To some extent, the handoff point is a business-model decision. It also is a matter of risk and who assumes it. System design houses with the expertise to take the COT route are relatively few. If you're an ASIC vendor, that's good news. COT flows and ASIC vendors generally don't mix, as ASIC vendors lose much of their opportunity to provide value-added services in such scenarios. Taken as a group, EDA tool vendors, ever-hopeful of coming up with an answer to the deepening design gap, seem to be pointing in conflicting directions.

The question of what must happen at the RTL stage of the ASIC design process is much clearer. More physical information must be accounted for in the front end of the cycle. "Pushing physical information forward is clearly happening," says George Janac, president and CEO of InTime Software. "Wire-load models don't mean a thing. I think there's going to be more tools that let RTL designers look downstream and determine what timing will really look like."

There are three primary ways to move physical information forward into the front-end flow: virtual prototyping, floorplanning, and RTL analysis. The idea of virtual prototyping is to give the front-end designer a set of tools that rapidly maps a design into a rough estimate of what the physical design might look like.

But, says Bob Smith, vice president of marketing at Magma Design Automation, it's important to provide the front-end designer with that physical insight in a way that gives him data that he's used to seeing, rather than forcing a move into full-blown physical design. "When they get to the next handoff point, they have a good degree of comfort that the chip can be laid out and routed," says Smith.

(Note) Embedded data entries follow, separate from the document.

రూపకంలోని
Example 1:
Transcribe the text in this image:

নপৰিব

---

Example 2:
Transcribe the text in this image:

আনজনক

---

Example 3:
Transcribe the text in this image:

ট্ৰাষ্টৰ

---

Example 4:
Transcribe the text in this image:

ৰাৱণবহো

"Designers are finding that they have to go farther and farther into the physical domain, and bring those ramifications into the design cycle," echoes Suk Lee, vice president of marketing for ASIC programs at Cadence Design Systems. But at the same time, Lee maintains, they're trying to avoid becoming silicon experts. "Otherwise, why not just go COT?"

For its part, Cadence is working toward what it terms a virtual physical prototype-based handoff. Such a strategy entails a placement-based handoff that's augmented with detailed information about the actual nanometer wires that connect gates. "In a traditional front- and back-end methodology, the first time you see those wires is in the detailed routing stage," says Lee.

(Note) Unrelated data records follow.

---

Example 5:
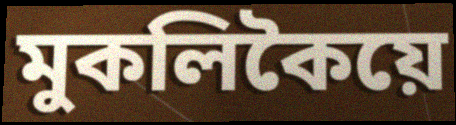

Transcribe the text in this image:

মুকলিকৈয়ে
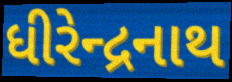
ધીરેન્દ્રનાથ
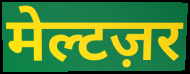
मेल्टज़र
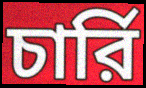
চার্রি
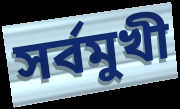
সর্বমুখী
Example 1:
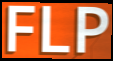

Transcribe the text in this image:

FLP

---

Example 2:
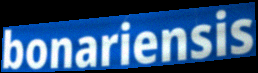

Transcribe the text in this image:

bonariensis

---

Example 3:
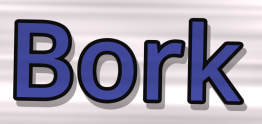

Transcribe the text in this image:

Bork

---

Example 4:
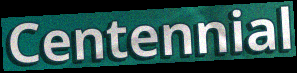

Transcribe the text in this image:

Among early entrants in the virtual physical-prototyping arena is Cadence's Encounter RTL-to-GDSII architecture for nanometer-scale digital design implementation. The system accounts for such factors as IR drop; delays, which are based on layer assignment and coupling capacitance; and any crosstalk effects. Through a trial-detailed route, the tools provide a detailed representation of the wires at every stage of design implementation.

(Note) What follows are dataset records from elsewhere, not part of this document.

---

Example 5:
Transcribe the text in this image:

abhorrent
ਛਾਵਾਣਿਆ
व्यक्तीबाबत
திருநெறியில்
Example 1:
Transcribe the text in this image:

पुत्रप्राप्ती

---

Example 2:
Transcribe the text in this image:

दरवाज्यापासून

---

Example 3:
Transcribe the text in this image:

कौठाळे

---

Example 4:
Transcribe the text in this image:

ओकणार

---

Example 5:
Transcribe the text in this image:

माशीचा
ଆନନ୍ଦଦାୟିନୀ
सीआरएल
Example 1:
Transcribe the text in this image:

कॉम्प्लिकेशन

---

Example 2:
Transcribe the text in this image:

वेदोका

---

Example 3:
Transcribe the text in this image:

Agere Systems has signed on with Cadence for purposes of providing its ASIC customers with a temporary First Encounter license. Agere's goal is to enable customers to deliver designs that are more likely to meet first-silicon success. As a result, Agere itself can shorten the back-end implementation cycle through elimination of the typical iterations across the front- and back-end divide.

Hybrid techniques are available that combine floorplanning, virtual prototyping, and RTL analysis as well. One example of this can be seen in Tera Systems' TeraForm RTL Design Planner. Tera's approach centers on the notion that to succeed in nanometer ASIC design, RTL designers must know more about physical design. Likewise, place-and-route experts ought to know more about what's going on in RTL. But neither should have to become experts in the other's domain.

"The 'gotcha' in the middle of this is a knowledge gap," says Mark Miller, Tera's vice president of marketing and business development. According to Miller, the design teams are asked to assimilate new technology and skills in the placement realm. Conversely, the ASIC vendor's support organization is filled with layout and place-and-route experts. Their aptitude in language-based design isn't that high, nor do they know much about synthesis. In the end, Miller contends, the knowledge gap is that both sides of the equation need each other's knowledge to successfully move the handoff point in either or any direction.